• Travail demandé:
Répondez, s'il vous plaît, à ces questions sur le texte ci-dessous consacré au corps et à la métaphysique :
1. Quelles entreprises proposent à leurs employées de prendre en charge la conservation de leurs ovocytes ?
2. Dans le paganisme antique, que justifiait la continuité humain-non humain ?
3. Quel prêtre ne peut pas célébrer la messe ?

L’équivalent des bidouillages informatiques qui donnèrent naissance à Internet, à Apple... s'opère donc aujourd'hui dans le champ du vivant. Au-delà des scientifiques et des labos plus ou moins officiels, plus ou moins militaires, des étudiants, des chercheurs free-lance expérimentent sur eux-mêmes des enrichissements physiques (vue, toucher, ouïe, mouvement) ou des manipulations du vivant, croisements entre espèces, entre règnes animal et végétal.
Ces possibilités ne viennent-elles pas d’ailleurs de trouver leur traduction managériale dans la proposition de Google et Facebook à leurs employées féminines de prendre en charge la conservation de leurs ovocytes dans la perspective d’une grossesse différée à la ménopause ?
A nouvelle physique du corps, nouvelle métaphysique
Ces expériences démiurgiques ont des conséquences psychiques mais également métaphysiques.
La métaphysique s’est toujours élaborée au regard des sociétés qui en attendaient justification et légende des origines. Dans le paganisme antique, la continuité humain-non humain justifiait l’existence de chimères, de Minotaures, de métamorphoses et de manifestation des dieux dans des formes humaines ou animales.
Avec les monothéismes, l’homme a été créé à l’image de Dieu, sur un mode électif, dans une séparation radicale d’avec le monde non-humain. Le corps humain est celui de la Création et il ne doit donc être ni tatoué ni modifié. Tous les rites traditionnels d’inscription corporelle ont été interdits par les mouvements d’évangélisation car ils subvertissaient cette conception du corps tel qu’en sa Création. C’est à ce titre, qu’en ce XXIe siècle pleinement constitué, un prêtre qui se trouverait amputé d’un bras ou d’une jambe ne peut célébrer la messe.
Il est probable qu’en retour de ces nouvelles "sexions" du corps humain, (ses découpes, ses retouches, ses sexes,..) les re-configurations identitaires qui en découlent appelleront d’autres conceptions de la transcendance et de la métaphysique. Nouvelles continuités humain-non humain (machines, trans-espèces...), partage des patrimoines, intervention sur l’intime du codage, maîtrise de la procréation, l’humain devient démiurge et l’au-delà de l’humain un univers-système qui s’offre en présent de tous les possibles. C'est en tous cas la promesse...
Mais aussi s'y pressent un retour des chamanismes de circulation des formes et des mythologies hiérarchisantes, en leur cortège de demi-dieux, héros thaumaturges, pharaons aux rites réservés. Ésotérismes, vitalismes et grandes "conjurations", on n’a pas fini de rire.

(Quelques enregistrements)
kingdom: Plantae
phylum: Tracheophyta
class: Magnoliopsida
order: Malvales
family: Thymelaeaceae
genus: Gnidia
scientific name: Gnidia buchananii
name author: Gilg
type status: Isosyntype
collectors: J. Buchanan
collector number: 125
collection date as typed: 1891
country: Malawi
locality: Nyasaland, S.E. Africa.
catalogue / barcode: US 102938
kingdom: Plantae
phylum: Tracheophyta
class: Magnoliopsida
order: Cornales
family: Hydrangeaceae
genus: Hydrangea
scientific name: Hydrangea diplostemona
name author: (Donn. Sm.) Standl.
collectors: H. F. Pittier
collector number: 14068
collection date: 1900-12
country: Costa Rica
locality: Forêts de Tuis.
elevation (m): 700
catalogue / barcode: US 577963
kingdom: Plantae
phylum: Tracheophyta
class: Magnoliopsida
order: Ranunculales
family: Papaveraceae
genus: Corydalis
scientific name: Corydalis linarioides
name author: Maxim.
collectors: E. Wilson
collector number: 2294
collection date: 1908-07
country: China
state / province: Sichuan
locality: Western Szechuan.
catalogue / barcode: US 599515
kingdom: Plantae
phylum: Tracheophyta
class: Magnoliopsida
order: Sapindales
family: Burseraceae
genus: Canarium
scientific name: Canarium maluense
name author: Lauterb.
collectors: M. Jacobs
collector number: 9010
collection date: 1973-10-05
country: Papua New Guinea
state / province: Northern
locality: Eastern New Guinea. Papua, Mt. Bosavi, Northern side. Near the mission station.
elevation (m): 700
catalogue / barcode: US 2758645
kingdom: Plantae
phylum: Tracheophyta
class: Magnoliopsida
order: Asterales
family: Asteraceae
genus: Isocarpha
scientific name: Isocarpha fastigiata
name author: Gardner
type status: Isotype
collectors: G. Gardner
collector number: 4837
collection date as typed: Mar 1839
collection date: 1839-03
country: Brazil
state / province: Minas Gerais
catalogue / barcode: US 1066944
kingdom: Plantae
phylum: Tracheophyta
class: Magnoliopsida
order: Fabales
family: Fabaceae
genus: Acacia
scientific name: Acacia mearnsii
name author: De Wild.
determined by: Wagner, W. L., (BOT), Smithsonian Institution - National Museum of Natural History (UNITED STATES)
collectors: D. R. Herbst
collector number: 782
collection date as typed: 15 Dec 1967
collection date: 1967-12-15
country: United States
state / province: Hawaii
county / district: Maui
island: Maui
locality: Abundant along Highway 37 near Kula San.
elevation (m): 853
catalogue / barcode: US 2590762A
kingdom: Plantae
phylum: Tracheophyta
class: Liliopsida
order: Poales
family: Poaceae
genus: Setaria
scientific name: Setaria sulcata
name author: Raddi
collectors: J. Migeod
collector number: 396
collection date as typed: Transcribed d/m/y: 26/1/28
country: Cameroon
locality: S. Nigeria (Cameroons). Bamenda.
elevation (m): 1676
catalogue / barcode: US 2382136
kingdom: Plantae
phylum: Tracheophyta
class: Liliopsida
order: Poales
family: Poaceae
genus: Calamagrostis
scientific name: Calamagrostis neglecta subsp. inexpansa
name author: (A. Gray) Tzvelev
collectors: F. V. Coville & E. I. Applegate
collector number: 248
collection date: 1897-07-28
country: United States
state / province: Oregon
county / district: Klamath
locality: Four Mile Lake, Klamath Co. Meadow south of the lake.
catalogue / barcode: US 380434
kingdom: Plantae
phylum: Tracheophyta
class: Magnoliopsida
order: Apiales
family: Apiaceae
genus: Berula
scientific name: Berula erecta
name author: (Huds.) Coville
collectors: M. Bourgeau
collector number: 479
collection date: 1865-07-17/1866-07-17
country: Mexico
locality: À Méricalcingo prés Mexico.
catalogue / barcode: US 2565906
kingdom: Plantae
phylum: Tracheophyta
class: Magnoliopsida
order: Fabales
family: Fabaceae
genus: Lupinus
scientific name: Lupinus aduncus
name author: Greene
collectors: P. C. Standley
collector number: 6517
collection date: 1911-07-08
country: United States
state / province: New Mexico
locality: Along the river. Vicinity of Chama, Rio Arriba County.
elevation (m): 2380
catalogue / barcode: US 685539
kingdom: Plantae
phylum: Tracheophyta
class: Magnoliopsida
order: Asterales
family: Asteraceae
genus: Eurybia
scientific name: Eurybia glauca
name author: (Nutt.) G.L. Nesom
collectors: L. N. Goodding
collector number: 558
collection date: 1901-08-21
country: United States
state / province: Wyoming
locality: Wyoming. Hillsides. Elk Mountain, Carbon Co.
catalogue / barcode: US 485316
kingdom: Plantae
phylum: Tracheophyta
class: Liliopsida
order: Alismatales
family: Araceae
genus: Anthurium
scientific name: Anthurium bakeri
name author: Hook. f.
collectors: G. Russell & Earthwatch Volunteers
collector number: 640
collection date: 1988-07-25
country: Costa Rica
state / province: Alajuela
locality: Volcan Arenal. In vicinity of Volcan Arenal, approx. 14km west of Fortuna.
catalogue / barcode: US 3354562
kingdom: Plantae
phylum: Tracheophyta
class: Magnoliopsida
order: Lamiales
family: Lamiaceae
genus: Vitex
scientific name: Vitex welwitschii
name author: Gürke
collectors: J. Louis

• Corrigé de l'exercice:
1. Google et Facebook.
2. L'existence de chimères, de Minotaures, de métamorphoses et de manifestation des dieux dans des formes humaines ou animales.
3. Un prêtre qui se trouverait amputé d'un bras ou d'une jambe.